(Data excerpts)
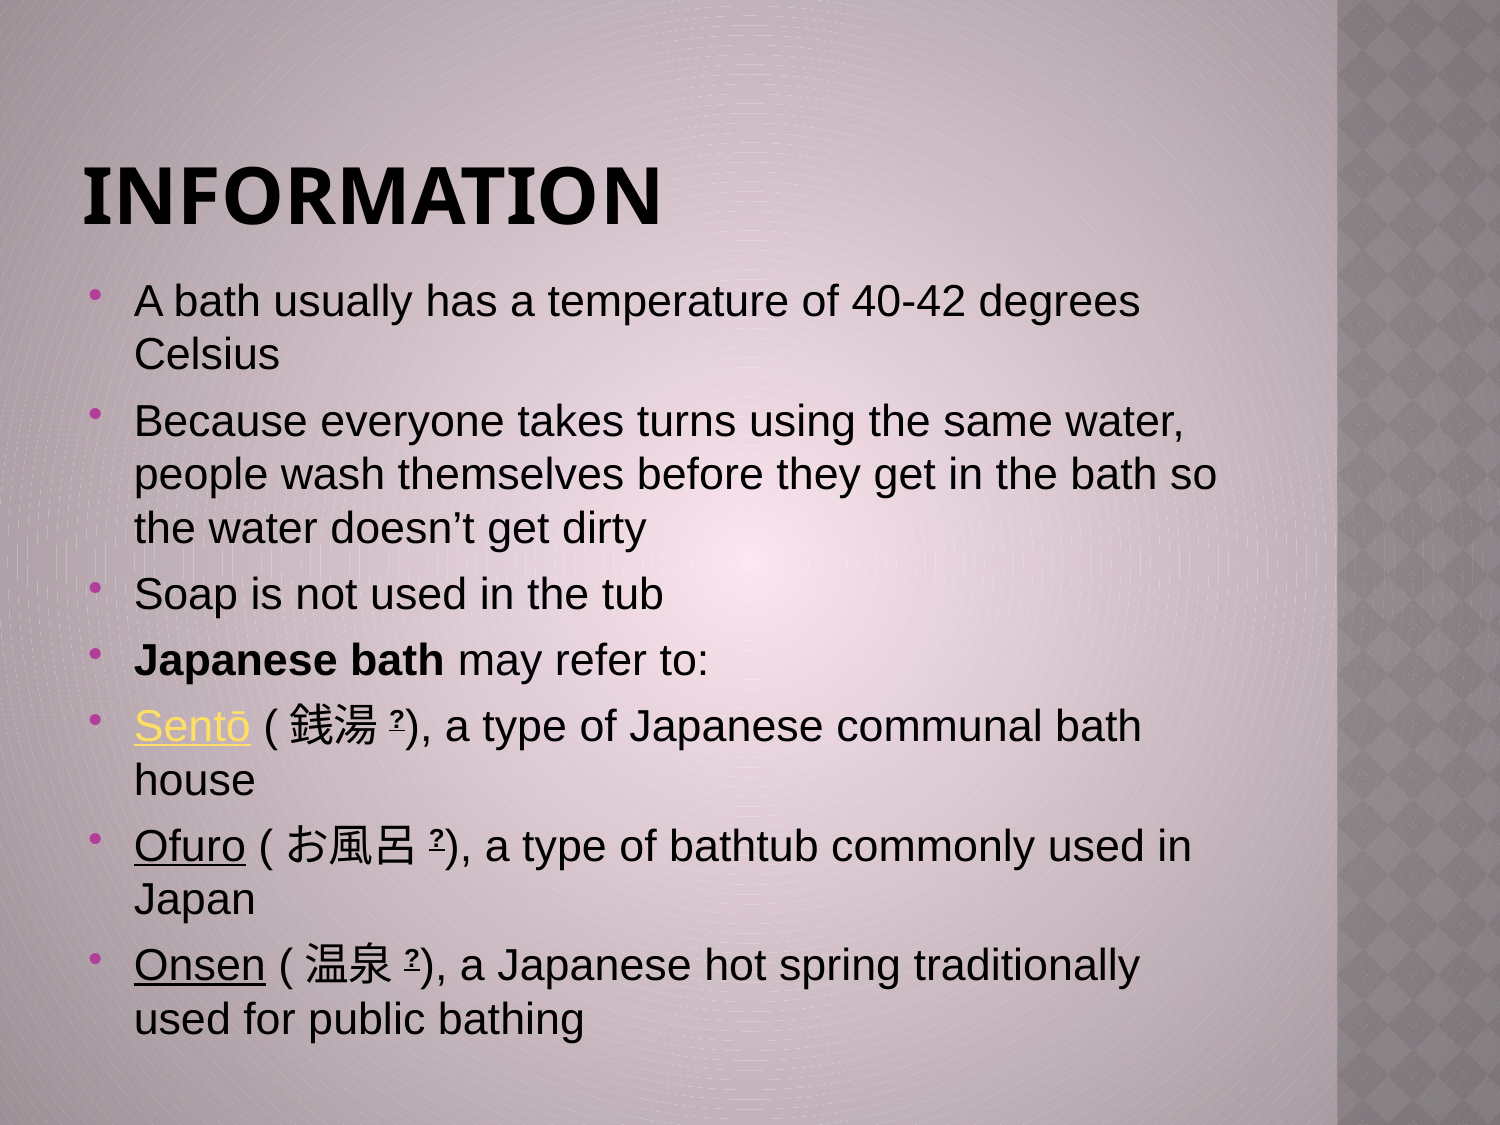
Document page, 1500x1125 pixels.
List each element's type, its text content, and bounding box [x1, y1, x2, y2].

title INFORMATION [75, 52, 1263, 240]
list A bath usually has a temperature of 40-42 degrees Celsius Because everyone takes turns using the same water, people wash themselves before they get in the bath so the water doesn’t get dirty Soap is not used in the tub Japanese bath may refer to: Sentō (銭湯?), a type of Japanese communal bath house Ofuro (お風呂?), a type of bathtub commonly used in Japan Onsen (温泉?), a Japanese hot spring traditionally used for public bathing [75, 264, 1263, 1059]
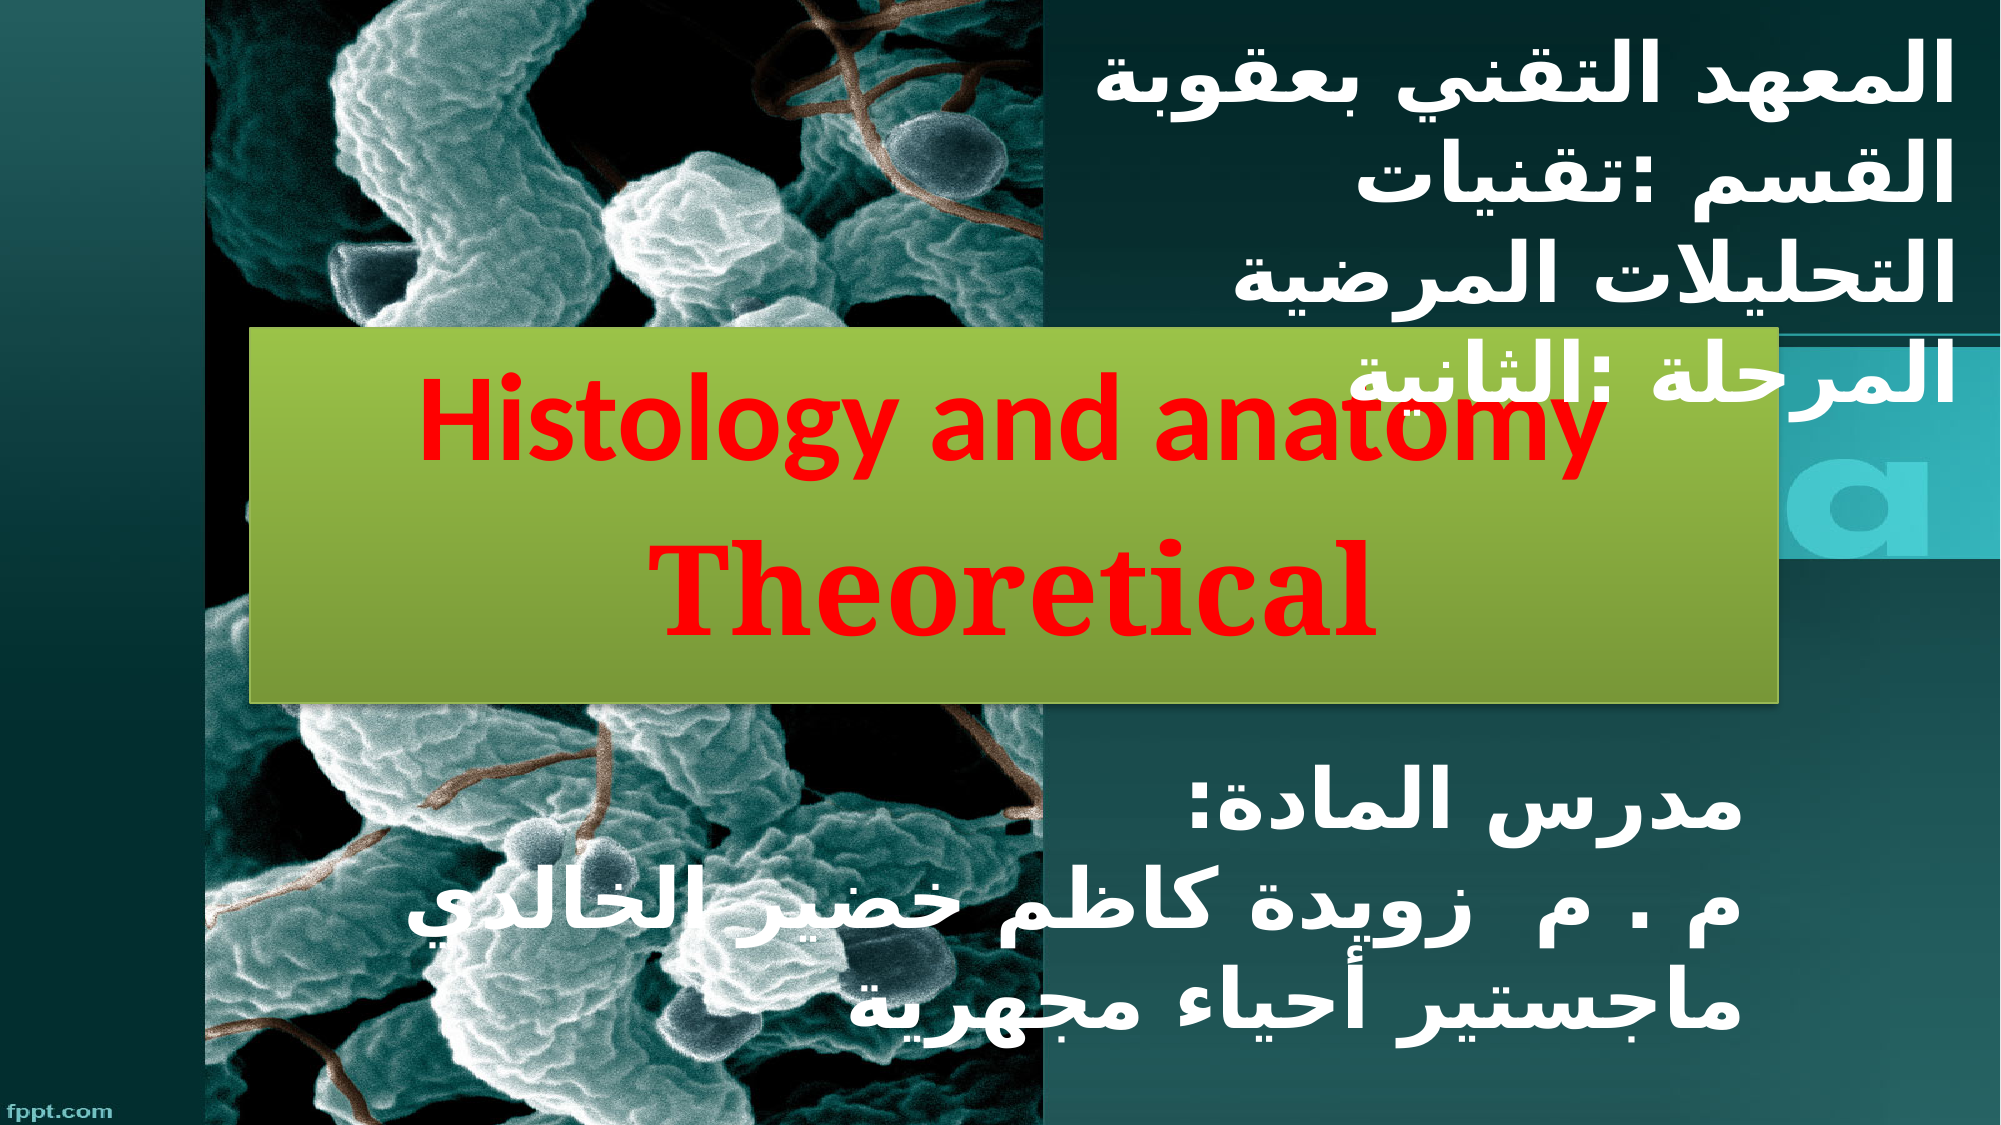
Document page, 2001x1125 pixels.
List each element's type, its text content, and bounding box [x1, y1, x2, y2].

text_box مدرس المادة: م . م زويدة كاظم خضير الخالدي ماجستير أحياء مجهرية [320, 738, 1762, 1053]
text_box المعهد التقني بعقوبة القسم :تقنيات التحليلات المرضية المرحلة :الثانية [974, 11, 1975, 426]
picture [0, 0, 2001, 1125]
subtitle Histology and anatomy Theoretical [249, 327, 1779, 704]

#### [REQUIREMENT]
Give the lines from the one containing "Document page, 2001x1125 pixels." through the end of the entries again, exactly as written and with no other lines.

#### [ANSWER SPACE]
Document page, 2001x1125 pixels.
List each element's type, its text content, and bounding box [x1, y1, x2, y2].

text_box مدرس المادة: م . م زويدة كاظم خضير الخالدي ماجستير أحياء مجهرية [320, 738, 1762, 1053]
text_box المعهد التقني بعقوبة القسم :تقنيات التحليلات المرضية المرحلة :الثانية [974, 11, 1975, 426]
picture [0, 0, 2001, 1125]
subtitle Histology and anatomy Theoretical [249, 327, 1779, 704]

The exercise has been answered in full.